Today I learned that on this day in 1945, the atomic bomb was dropped on Nagasaki, three days after the first bomb was dropped on Hiroshima. The second bomb was apparently going to be dropped on Kyoto, but the US Secretary of War Henry Stimson requested it be changed because he had been there on his honeymoon.
 
Today I learned if you have a blocked sink you can fill an empty 2ltr milk bottle with water, turn it upside down and place it over the plug hole and give a good hard squeeze and you can unblock the sink. :cheers:
 
Back in April some weather presenter stated we would have the hottest summer on record.

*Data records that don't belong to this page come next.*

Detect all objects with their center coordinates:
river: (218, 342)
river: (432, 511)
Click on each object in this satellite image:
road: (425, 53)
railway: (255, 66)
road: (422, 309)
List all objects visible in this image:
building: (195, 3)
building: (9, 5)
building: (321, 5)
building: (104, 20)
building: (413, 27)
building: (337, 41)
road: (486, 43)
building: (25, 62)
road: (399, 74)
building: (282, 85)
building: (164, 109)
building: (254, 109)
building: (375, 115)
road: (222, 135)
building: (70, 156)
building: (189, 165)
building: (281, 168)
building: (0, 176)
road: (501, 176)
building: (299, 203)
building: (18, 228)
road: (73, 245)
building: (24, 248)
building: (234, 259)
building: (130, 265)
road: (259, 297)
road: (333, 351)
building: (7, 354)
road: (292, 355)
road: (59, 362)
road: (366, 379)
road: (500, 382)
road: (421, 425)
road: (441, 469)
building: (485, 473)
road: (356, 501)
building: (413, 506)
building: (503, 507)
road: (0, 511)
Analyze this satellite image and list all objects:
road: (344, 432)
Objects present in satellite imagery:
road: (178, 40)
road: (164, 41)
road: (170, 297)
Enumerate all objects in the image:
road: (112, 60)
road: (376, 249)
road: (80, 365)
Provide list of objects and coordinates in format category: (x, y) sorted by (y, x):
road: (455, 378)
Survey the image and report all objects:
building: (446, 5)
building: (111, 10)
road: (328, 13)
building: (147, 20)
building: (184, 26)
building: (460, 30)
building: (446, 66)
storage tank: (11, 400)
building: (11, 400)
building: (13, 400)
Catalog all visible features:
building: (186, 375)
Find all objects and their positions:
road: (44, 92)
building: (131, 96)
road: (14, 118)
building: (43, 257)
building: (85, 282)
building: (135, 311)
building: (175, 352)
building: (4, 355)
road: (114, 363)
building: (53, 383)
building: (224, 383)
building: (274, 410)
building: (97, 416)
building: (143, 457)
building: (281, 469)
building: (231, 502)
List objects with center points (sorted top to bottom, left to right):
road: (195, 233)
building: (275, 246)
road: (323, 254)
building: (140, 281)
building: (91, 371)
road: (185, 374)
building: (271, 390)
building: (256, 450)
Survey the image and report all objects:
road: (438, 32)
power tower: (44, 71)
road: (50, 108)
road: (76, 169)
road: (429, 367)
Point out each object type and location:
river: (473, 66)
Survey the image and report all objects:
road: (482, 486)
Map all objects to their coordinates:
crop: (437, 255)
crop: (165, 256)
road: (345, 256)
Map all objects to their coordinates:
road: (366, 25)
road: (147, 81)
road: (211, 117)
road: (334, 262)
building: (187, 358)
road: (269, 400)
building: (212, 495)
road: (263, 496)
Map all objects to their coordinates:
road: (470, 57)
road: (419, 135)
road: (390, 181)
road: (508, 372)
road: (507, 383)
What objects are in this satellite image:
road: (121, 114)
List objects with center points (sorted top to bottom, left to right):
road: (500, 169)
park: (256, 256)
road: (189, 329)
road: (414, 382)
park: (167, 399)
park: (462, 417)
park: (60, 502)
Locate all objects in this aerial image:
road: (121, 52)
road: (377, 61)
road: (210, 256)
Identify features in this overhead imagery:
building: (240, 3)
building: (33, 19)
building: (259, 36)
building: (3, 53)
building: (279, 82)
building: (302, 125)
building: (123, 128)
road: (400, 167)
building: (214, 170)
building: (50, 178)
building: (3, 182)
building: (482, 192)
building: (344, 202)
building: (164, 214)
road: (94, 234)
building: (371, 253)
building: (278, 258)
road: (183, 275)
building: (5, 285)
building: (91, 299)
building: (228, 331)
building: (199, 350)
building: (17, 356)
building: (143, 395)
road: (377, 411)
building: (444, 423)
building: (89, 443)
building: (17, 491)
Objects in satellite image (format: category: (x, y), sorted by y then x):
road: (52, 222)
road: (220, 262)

Next week we might get summer and hot days with a yellow warning of grass fires by the met office yesterday and they must know??
 
Today I learned that Olympic gold medals are only 1% gold and 92.5% silver. Not sure what the other 6.5% is.

The metal value is about $600 but would be about $25,000 if pure gold. :)
 
At the 1896 Summer Olympics, winners received a silver medal and the second-place finisher received a bronze medal. In 1900, most winners received cups or trophies instead of medals. The next three Olympics (1904, 1908, 1912) awarded the winners solid gold medals, but the medals themselves were smaller. The use of gold rapidly declined with the onset of the First World War and also with the onset of the Second World War.[5] The last series of Olympic medals to be made of solid gold were awarded at the 1912 Olympic Games in Stockholm, Sweden.

https://en.wikipedia.org/wiki/Gold_medal#Olympic_Games
 
Today I learned that there are over 11,500 athletes competing in the 2016 Olympic games. That's far more than I thought! Guess I'd know more about it if I watched it... :rolleyes:
 
Greenland shark may live 400 years, smashing longevity record

The team used these well-dated sharks as starting points for a growth curve that could estimate the ages of the other sharks based on their sizes. To do this, they started with the fact that newborn Greenland sharks are 42 centimeters long. They also relied on a technique researchers have long used to calculate the ages of sediments—say in an archaeological dig—based on both their radiocarbon dates and how far below the surface they happen to be. In this case, researchers correlated radiocarbon dates with shark length to calculate the age of their sharks. The oldest was 392 plus or minus 120 years, they report today in Science. That makes Greenland sharks the longest lived vertebrates on record by a huge margin; the next oldest is the bowhead whale, at 211 years old. And given the size of most pregnant females—close to 4 meters—they are at least 150 years old before they have young, the group estimates.
 
Today I learned that the current Olympic Champions at rugby (15 man version) is the USA. :eek:

The USA won the gold medal in the 15-person version of the game the last time it featured at the Olympics — in 1924. :eek:
 
Today I learned that the current Olympic Champions at rugby (15 man version) is the USA. :eek:

The USA won the gold medal in the 15-person version of the game the last time it featured at the Olympics — in 1924. :eek:


Meanwhile GB got nailed by Fiji tonight.